Joules walks the walk as it defies high street gloom. Profits at Joules Group (JOUL) rose by almost 15% in the six months to late November as the premium fashion brand defied the high street gloom. However, the company, known for its brightly coloured wellies and patterned clothing, warned that it expected conditions in the retail sector to remain tough for “the foreseeable future”. Joules upgraded expectations for its profits in December when it disclosed that revenues for the six months to November 25 had risen by 17.6% to £113.1 million. It said yesterday that this had translated into a 14.7% rise in underlying pre-tax profits, to £10.7 million. The underlying figures strip out the cost of £1.4 million in share-based bonuses to executives and employees under a scheme set up when it was listed in 2016.

Debt fears force Marston’s to ease back on expansion. The pubs group and brewer behind Hobgoblin beer is slashing its expansion plans by two thirds in an attempt to allay concerns over its £1.4 billion of borrowings. Marston’s (MARS) is planning to cut new openings to reduce its net debt by £200 million to £1.2 billion by 2023. The company, with 14,300 staff, is one of Britain’s biggest brewers, tracing its roots back 185 years to when John Marston set up his brewery in Burton upon Trent. It has six breweries and is a leading pub group, selling drinks and food as well as about 1,550 hotel bedrooms from 1,545 sites. Ralph Findlay, chief executive, plans to cut investment in new building projects to about £25 million a year from 2020. That compares with more than £80 million in 2017, analysts at Peel Hunt said. The business will offload between £80 million and £90 million of non-core assets, but is not planning any cuts to the dividend.

### [Exercise set]
1: In the business news excerpt, by what percentage did underlying pre-tax profits at Joules rise?
2: Copy everything in the business news excerpt from "Joules walks the" down to "listed in 2016.".
Rely only on the business news excerpt.

### [Excerpted data]
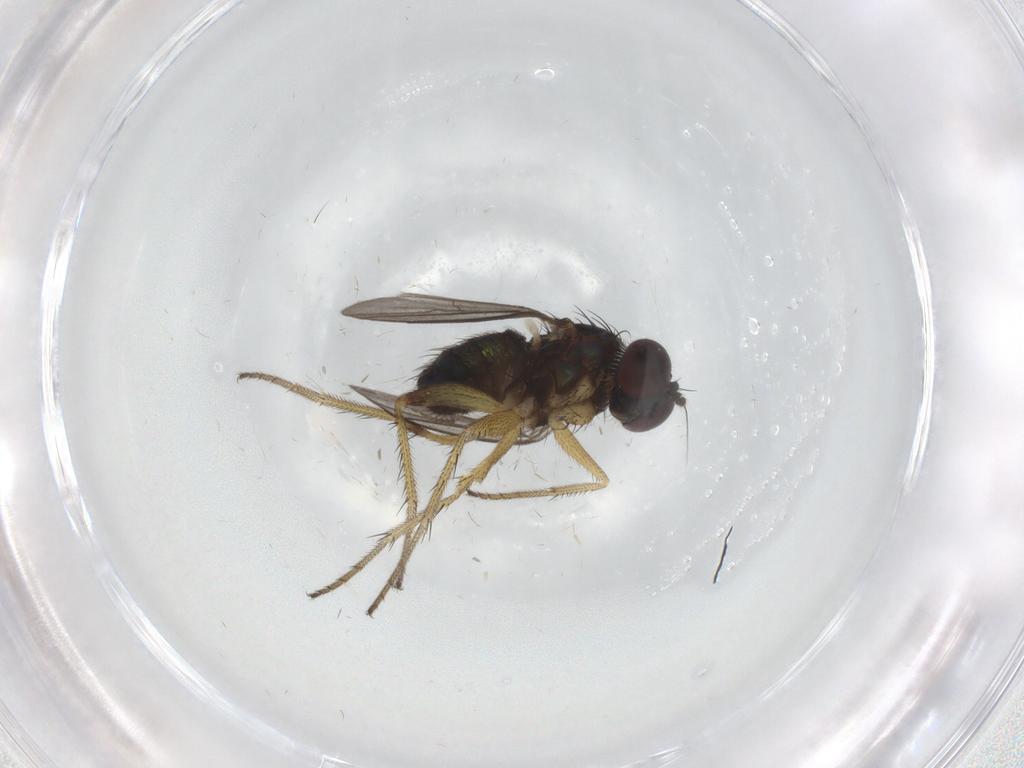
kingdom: Animalia
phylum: Arthropoda
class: Insecta
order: Diptera
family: Dolichopodidae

### [Answers below]
1: They rose by 14.7%, to £10.7 million.

2:
Joules walks the walk as it defies high street gloom. Profits at Joules Group (JOUL) rose by almost 15% in the six months to late November as the premium fashion brand defied the high street gloom. However, the company, known for its brightly coloured wellies and patterned clothing, warned that it expected conditions in the retail sector to remain tough for “the foreseeable future”. Joules upgraded expectations for its profits in December when it disclosed that revenues for the six months to November 25 had risen by 17.6% to £113.1 million. It said yesterday that this had translated into a 14.7% rise in underlying pre-tax profits, to £10.7 million. The underlying figures strip out the cost of £1.4 million in share-based bonuses to executives and employees under a scheme set up when it was listed in 2016.